● **Polecenie**
Proszę przepisać bez zmian wiersze podane niżej, zaczynając od wiersza zawierającego „order: Diptera” i kończąc na ostatnim z nich. Obrazów nie uwzględniaj w odpowiedzi.

● **Dane wejściowe**
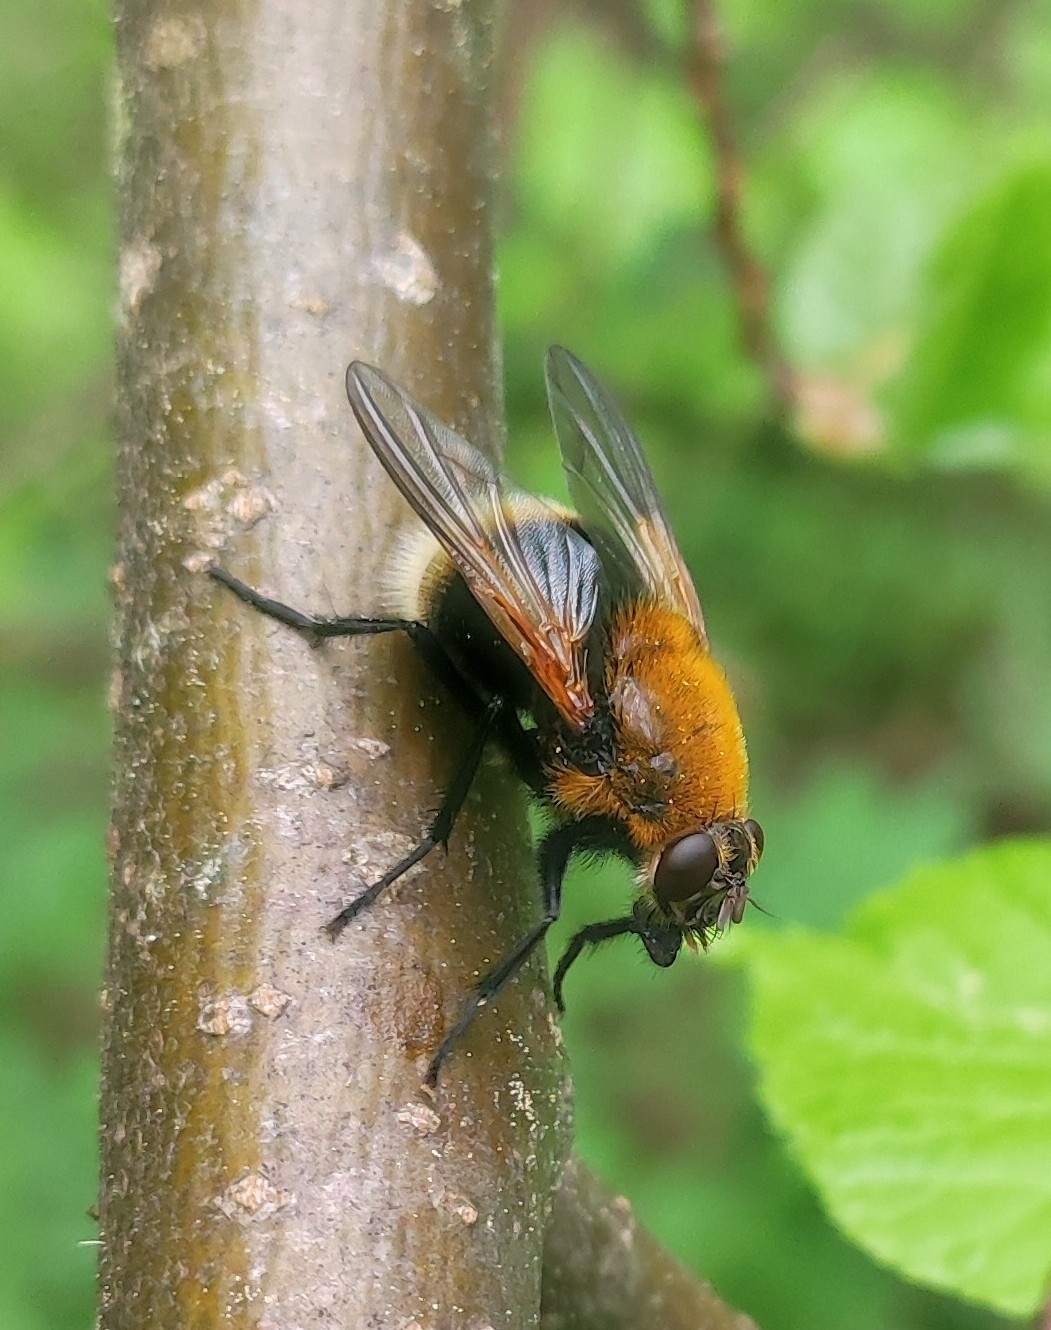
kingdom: Animalia
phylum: Arthropoda
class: Insecta
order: Diptera
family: Muscidae
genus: Mesembrina
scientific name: Mesembrina mystacea
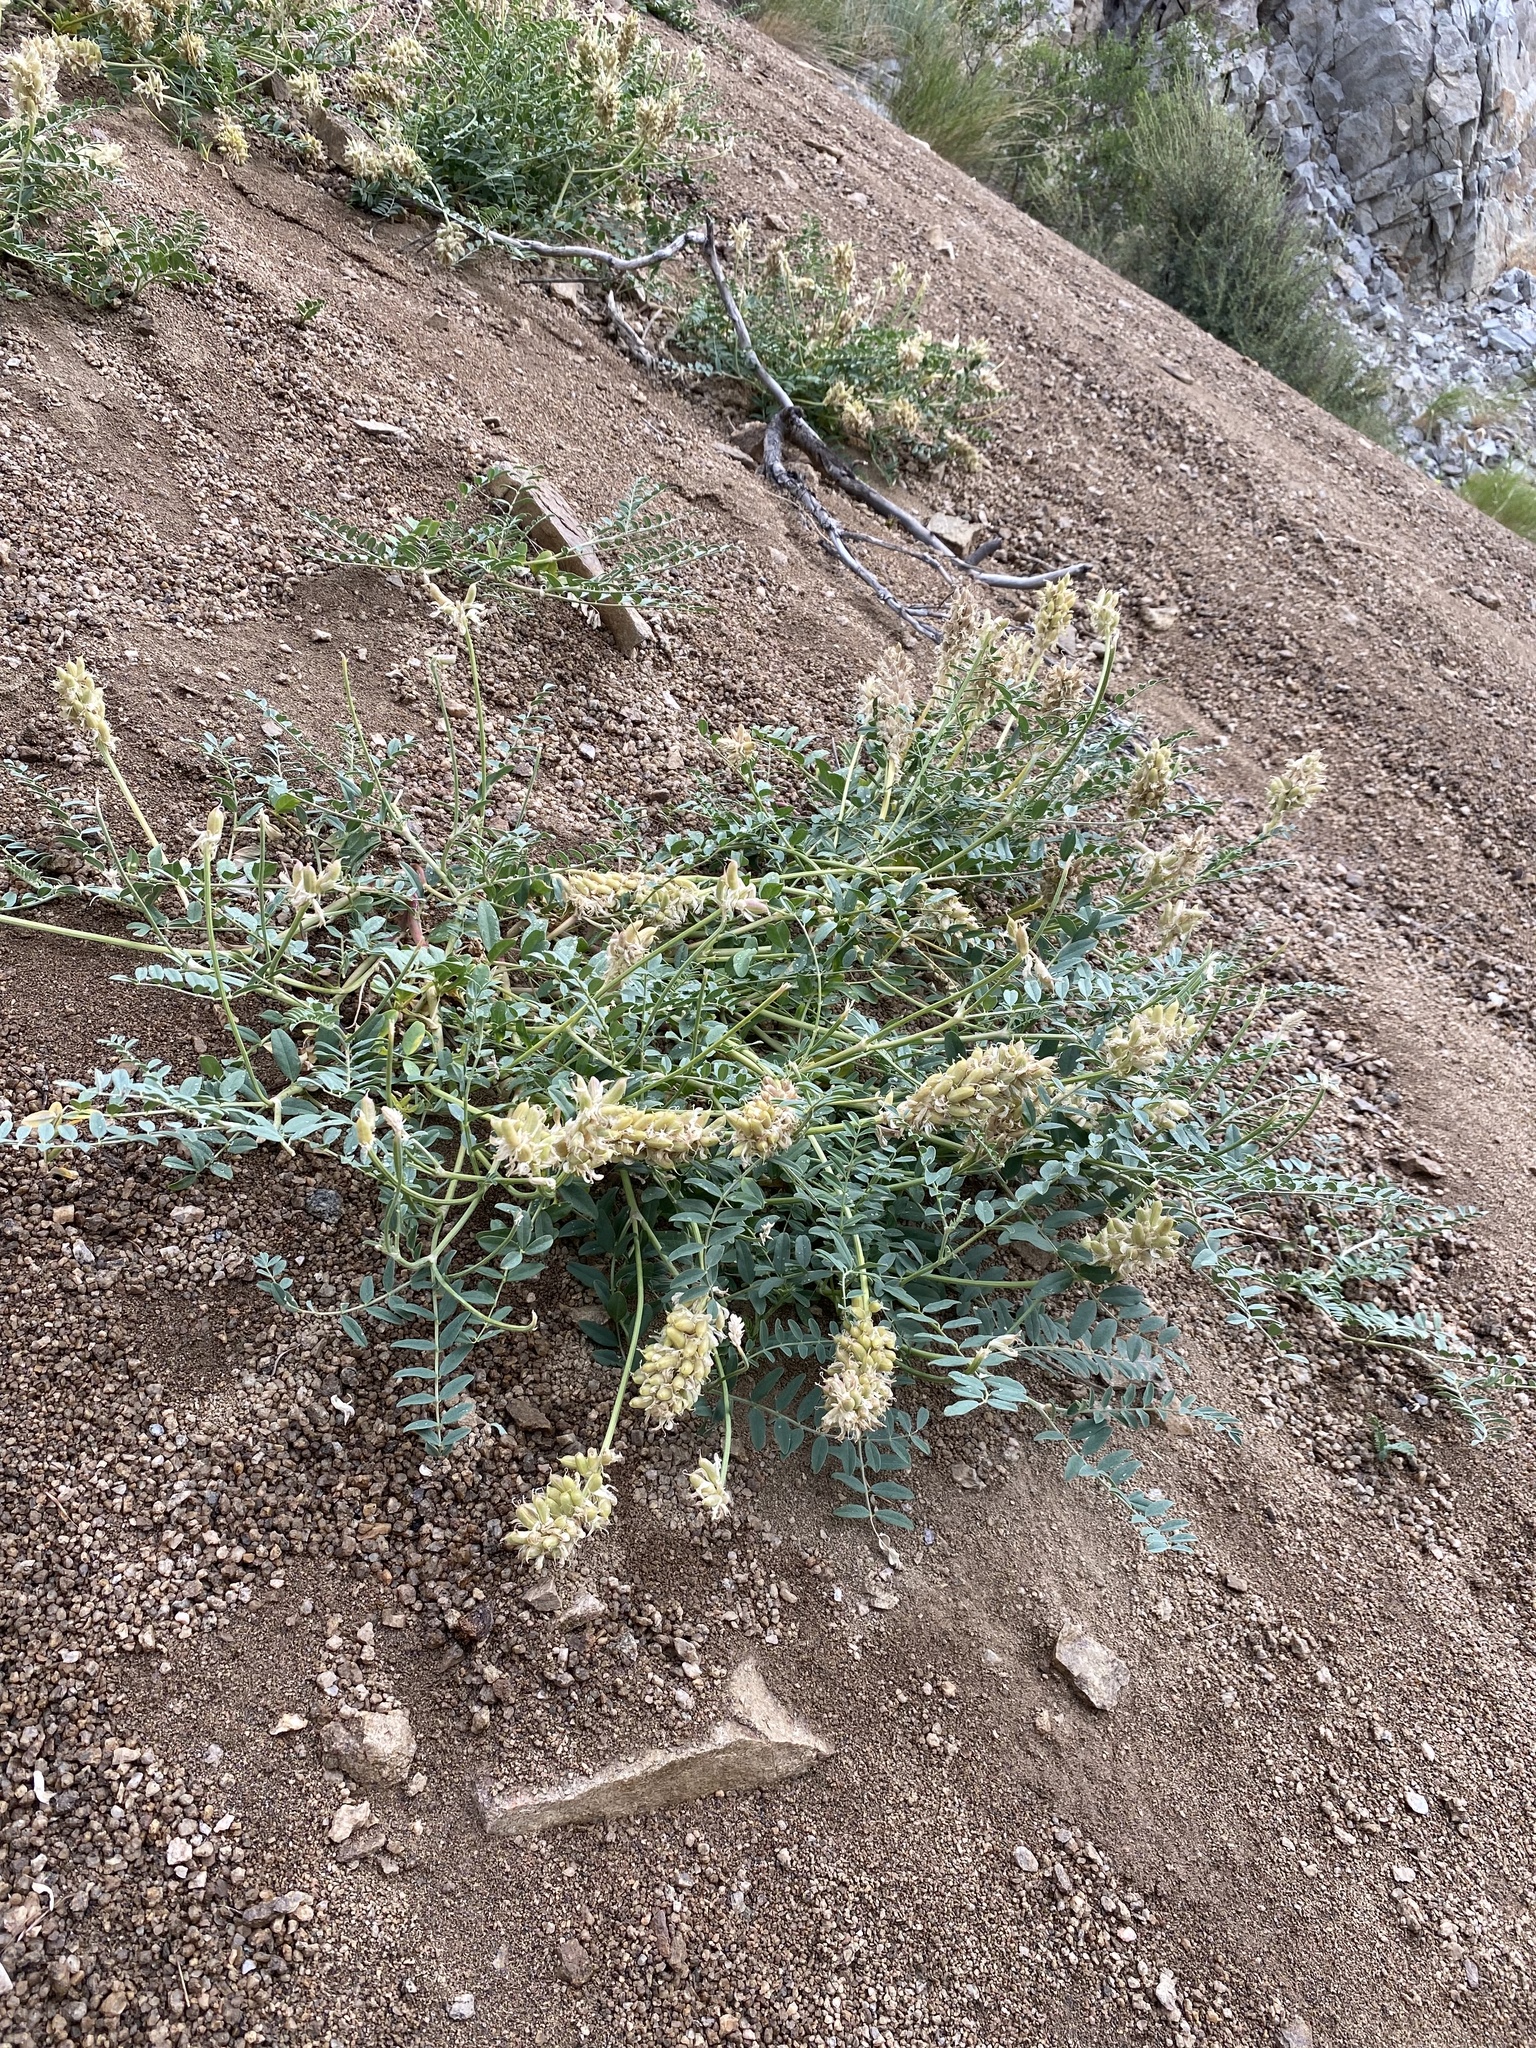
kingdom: Plantae
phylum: Tracheophyta
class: Magnoliopsida
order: Fabales
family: Fabaceae
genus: Astragalus
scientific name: Astragalus canadensis
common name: Canada milk-vetch
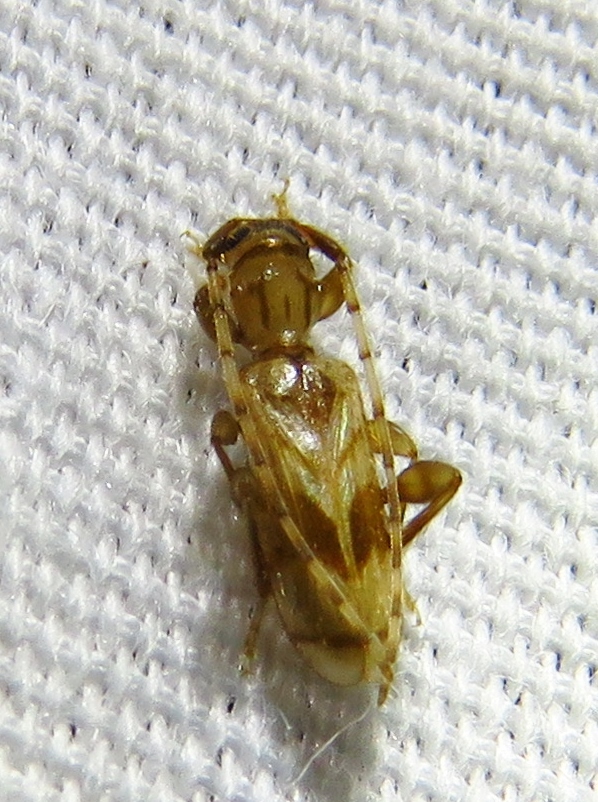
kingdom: Animalia
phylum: Arthropoda
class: Insecta
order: Coleoptera
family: Cerambycidae
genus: Obrium
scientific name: Obrium maculatum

● **Wynik**
order: Diptera
family: Muscidae
genus: Mesembrina
scientific name: Mesembrina mystacea
kingdom: Plantae
phylum: Tracheophyta
class: Magnoliopsida
order: Fabales
family: Fabaceae
genus: Astragalus
scientific name: Astragalus canadensis
common name: Canada milk-vetch
kingdom: Animalia
phylum: Arthropoda
class: Insecta
order: Coleoptera
family: Cerambycidae
genus: Obrium
scientific name: Obrium maculatum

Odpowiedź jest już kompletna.